И хохот его смешался с причудливостью солнечных волн, которые понесли меня в самую дальнюю даль, на самую окраину города, в котором жил Омелькин, в котором жил Нагнибе-да и в котором уже решалась моя судьба. Каким же образом в этом прекрасном мире так неистово переплетено уродливое и возвышенное? Каким же образом выплескивается из мрака живое чудо бытия, из кромешной тьмы высекаются святые знамения? Неудержимая сила взорвала вдруг горизонт, полоснула по нему остатками хохота, смешавшегося с гулом и свистом, идущим, должно быть, от бочек, спущенных с прикола Росомахой, которые понеслись с неба и стукнулись мягко и глухо в сажу газовую. «Это же свалка!» — пронеслась у меня мысль.

— Ничего подобного, — раздался чарующий голос, и я увидел сплетенные узором четыре руки на фоне краплаковых яблоневых стволов. И земля была усыпана цветами, на которые ступали три грации. Я их сразу узнал: туника из прозрачной ткани слабо волнилась божественным покоем плоти, плоти, летящей вверх, но не отрывавшейся от земли. И юноша в пурпурном плаще, со шпагой на бедре рассматривал голубой кусок неба.

— Но почему здесь именно? — спросил я. — Это же свалка.

— Истина не знает бедности и богатства, — сказала первая грация. — Она приходит к тому, кто бесстрашен и терпелив.

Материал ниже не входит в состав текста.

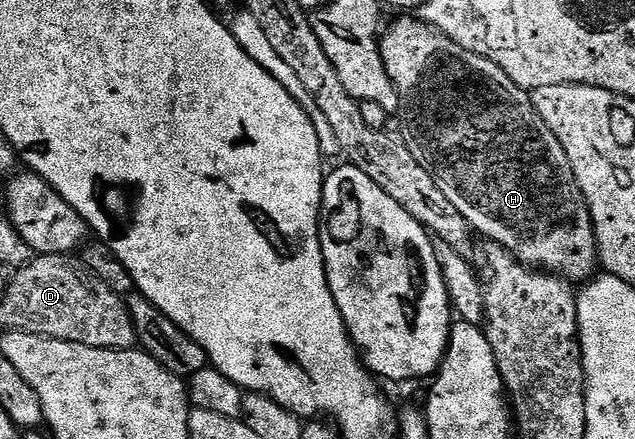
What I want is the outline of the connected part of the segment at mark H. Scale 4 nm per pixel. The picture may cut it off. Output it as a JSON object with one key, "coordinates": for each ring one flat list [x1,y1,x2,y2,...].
{"coordinates":[[420,17,397,18,401,19,395,20,390,28,388,26,382,36,382,55,384,65,401,93,401,107,403,112,405,111,406,121,409,122,407,142,411,153,415,153,415,161,419,161,419,165,423,165,423,169,427,169,431,173,431,177,435,177,435,185,439,185,439,189,443,189,443,194,447,196,447,201,451,201,451,205,455,205,455,209,459,209,459,213,463,213,463,217,474,232,480,236,481,234,486,235,486,240,506,247,515,258,534,269,560,275,561,278,568,279,574,285,587,284,599,271,597,233,591,209,583,197,583,189,579,189,579,181,575,181,575,169,571,169,571,161,567,157,567,152,563,150,563,145,559,145,559,137,555,137,555,133,551,133,551,129,547,129,547,121,543,121,543,117,539,117,533,104,532,94,517,85,499,65,495,65,494,61,480,56,479,53,471,53,471,49,463,49,463,45,451,41,451,37,447,37,442,31,437,30,433,24,426,23]]}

— Посмотри вокруг, — улыбнулась вторая грация. — Вот истинная красота.

И я увидел Сысоечкина, чью хроменькую ножку обняла Манечка, обняла и поцеловала ступню. Сначала что-то всколыхнулось во мне, но потом благодарные рыдания заколотили мое тело и щекочущая слеза выкатилась из глаз.

— Манечка, — прошептал я, чтобы она не расслышала моего шепота.

Я хотел ее имя произносить и произносить, и все время тайный страх бился во мне, чтобы не услышала она меня, чтобы не заподозрила в чем-нибудь.

— Успокойся, — сказала третья грация. — Она всегда будет тебя ждать. Вот твое оружие: иди и побеждай! — и нежные руки протянули мне шпагу.

Я вскрикнул от восторга, когда узнал в протянутых руках Манечкины руки. Она поднесла пальчик к моим губам: «Тише». Поднесла и улыбнулась, показывая на знакомые фигуры.

— Пока эти черти у сажи барахтаются, мы трошки повечеряемо, — это Сашко Злыдню говорил.

Рядом Эльба сидела, Васька левым копытом бил в звонкую землю, и буйная голова его вскидывалась в грозной лихости.

— У мене тут цыбулынка е и помидорка найдется.

— Та, може, пойти и допомогти им? — сказал Злыдень. Метрах в ста от собравшихся поужинать две черные громадные фигуры то и дело выскакивали и тонули в саже.

— Куда же ты меня тащищь, старая тыква! — кричала Марафонова.

— Выбраться! Только бы выбраться! — отвечал Росомаха.

— Пойду им допоможу, — сказал Злыдень. — Я их зараз кошкою подчеплю, у мене тут и провода незаприходованные есть.

— Чего ты хлопочешься? Ничего им не зробиться!

— Не, людына есть людына. — И Злыдень полетел на своем ватнике.

Как он вытащил двух, хоть скверных людей, но людей, я уже не видел. Три грации плавно подняли руки, и прозрачная туника скрыла в чарующих складках все увиденное мною. Из тишины буланый конь Васька вихрем пронесся и застыл у моих ног.

— Как же я в таком виде поскачу? — хотел было сказать я, как увидел на себе алый плащ, ботфорты увидел, аксельбанты на груди поправил, шпагу на широком поясе ощутил.

Слепым дождем полоснуло солнце, лучи выпрямились как пружины, и конь левым копытом высек из камня сверкающий сноп искр. Передо мной стоял усталый мускулистый человек.

— Я открою тебе мою тайну, о которой не знают языческие боги, — сказал он.

— Открой.

— Я каждый день вижу новое небо и новое солнце. За много лет моего труда я еще не видел двух одинаковых горизонтов. Видеть обновление в окружающем мире — это счастье.

— А в чем же тайна? — доверчиво спросил я.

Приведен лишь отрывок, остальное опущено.